Она шла, деловито делая вид, что спешит по делу, и так тоненько, так стройненько цокали по вафельным плиткам тротуара ее каблучки, так весело, победительно поигрывали в ней каждая девчоночья жилочка, каждая переполненная глупеньким сиянием клеточка, что, воображая себя, она восхищенно воображала себя… ну, например, олененком из мультфильма — ладненьким таким, легконогим олененком с прелестными огромными пугливо-пристальными глазами, который, случись даже пустячная тревога, как стрела с тетивы, унесется от охотников, прицокивая копытцами весело и звонко!
Только, что уж хитрить, не собирался чересчур далеко уноситься тот соблазнительный олененок. Хождение вечерами по Главной Улице называлось среди девчонок ее круга откровеннее некуда: «охота на лейтенантов» — и это был промысел, издавна процветавший и чтимый в их городишке, ибо непререкаемо считалось, что нет на свете жениха лучше, нежели юный лейтенант, только что испеченный в стенах здешнего военного училища и ждущий назначения в часть, и считалось, что, тебе несказанно повезло, почти сказочно повезло, если…

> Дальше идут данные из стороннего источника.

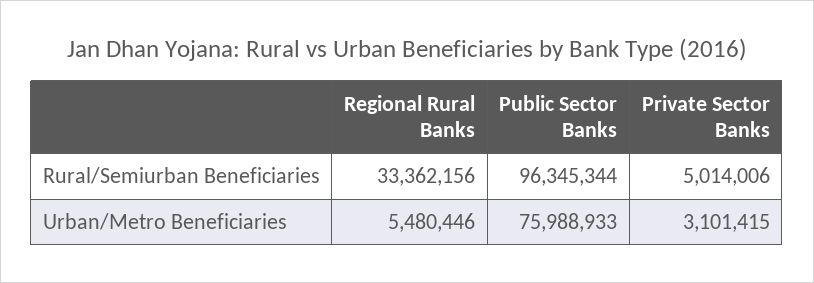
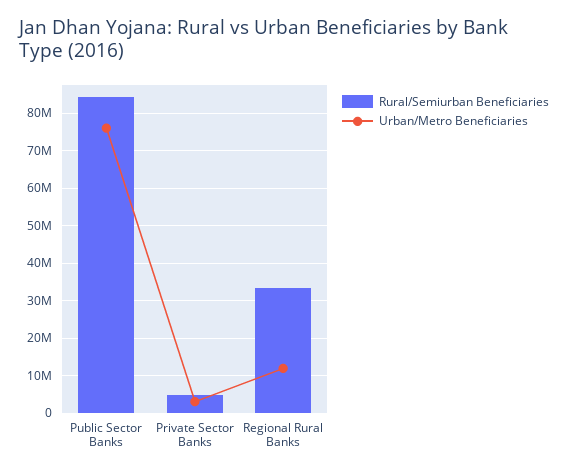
  {
    "Rural/Semiurban Beneficiaries": {
      "Regional Rural Banks": 33362156,
-     "Public Sector Banks": 96345344,
+     "Public Sector Banks": 84000000,
      "Private Sector Banks": 5014006
    },
    "Urban/Metro Beneficiaries": {
-     "Regional Rural Banks": 5480446,
+     "Regional Rural Banks": 12000000,
      "Public Sector Banks": 75988933,
      "Private Sector Banks": 3101415
    }
  }

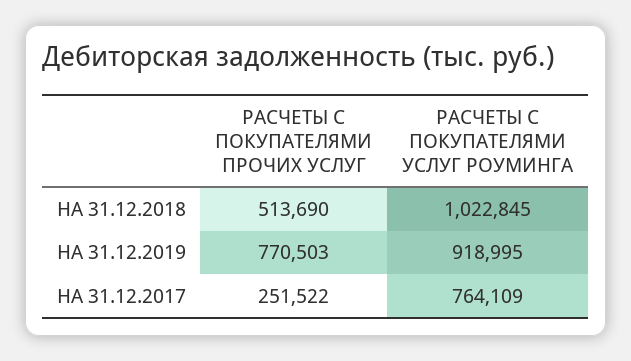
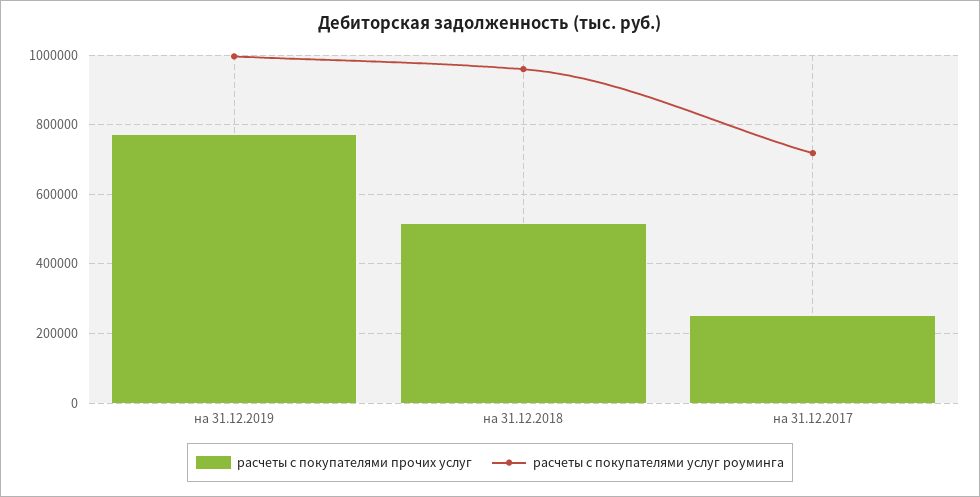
  {
    "РАСЧЕТЫ С ПОКУПАТЕЛЯМИ ПРОЧИХ УСЛУГ": {
      "НА 31.12.2018": 513690,
      "НА 31.12.2019": 770503,
      "НА 31.12.2017": 251522
    },
    "РАСЧЕТЫ С ПОКУПАТЕЛЯМИ УСЛУГ РОУМИНГА": {
-     "НА 31.12.2018": 1022845,
+     "НА 31.12.2018": 960000,
-     "НА 31.12.2019": 918995,
+     "НА 31.12.2019": 1000000,
-     "НА 31.12.2017": 764109
+     "НА 31.12.2017": 720000
    }
  }

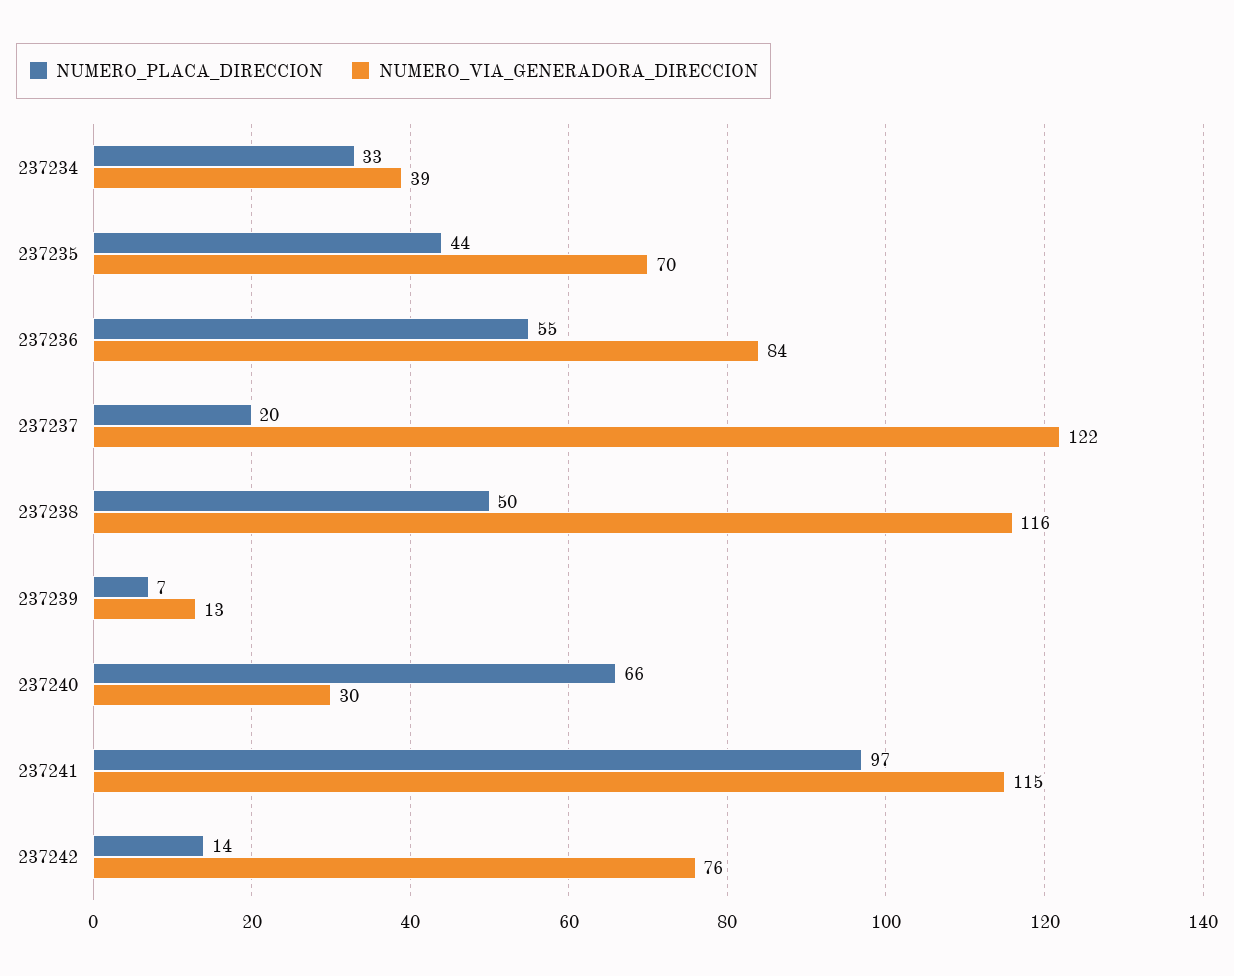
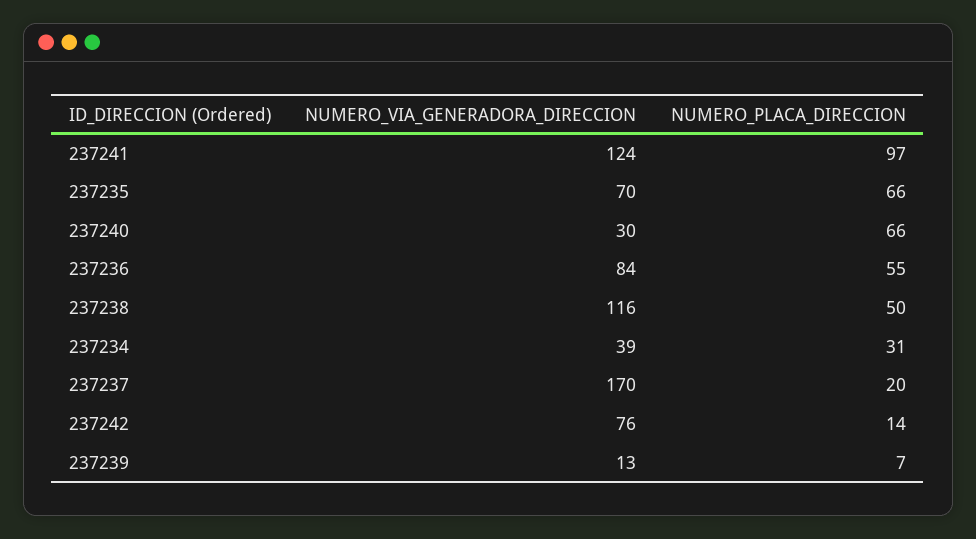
  {
    "NUMERO_PLACA_DIRECCION": {
-     "237234": 33,
+     "237234": 31,
-     "237235": 44,
+     "237235": 66,
      "237236": 55,
      "237237": 20,
      "237238": 50,
      "237239": 7,
      "237240": 66,
      "237241": 97,
      "237242": 14
    },
    "NUMERO_VIA_GENERADORA_DIRECCION": {
      "237234": 39,
      "237235": 70,
      "237236": 84,
-     "237237": 122,
+     "237237": 170,
      "237238": 116,
      "237239": 13,
      "237240": 30,
-     "237241": 115,
+     "237241": 124,
      "237242": 76
    }
  }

«Вот тебе и повезло…» — подумал он. Подумал, должно быть, вслух, потому что женщина, словно в ответ, простонала что-то с капризной досадой, зашевелилась во сне и завладела его рукой совсем уж полностью, обняв, как обнимают живое любимое существо.
«Вот тебе и повезло…» И вот ты, дурочка, летишь, обмирая от страха и одиночества, в желтенько освещенной, яростно дребезжащей жестянке самолета — летишь неведомо куда, навстречу пасмурному ужасу этой каторжно далекой Камчатки, летишь, заплаканная, и истово обнимаешь и уже обвиваешься вся вокруг руки совершенно чужого тебе человека, и с жалкой жадностью вдыхаешь так сладко, так стыдно мучающий тебя забытый грубый запах, и вся тянешься-тянешься-тянешься к этому запаху, и поспешное дыхание твое, и вся ты сейчас, милая, словно бы лепет о том, как ужасно быть нелюбимой, как это обидно, как несправедливо, непроглядно, страшно!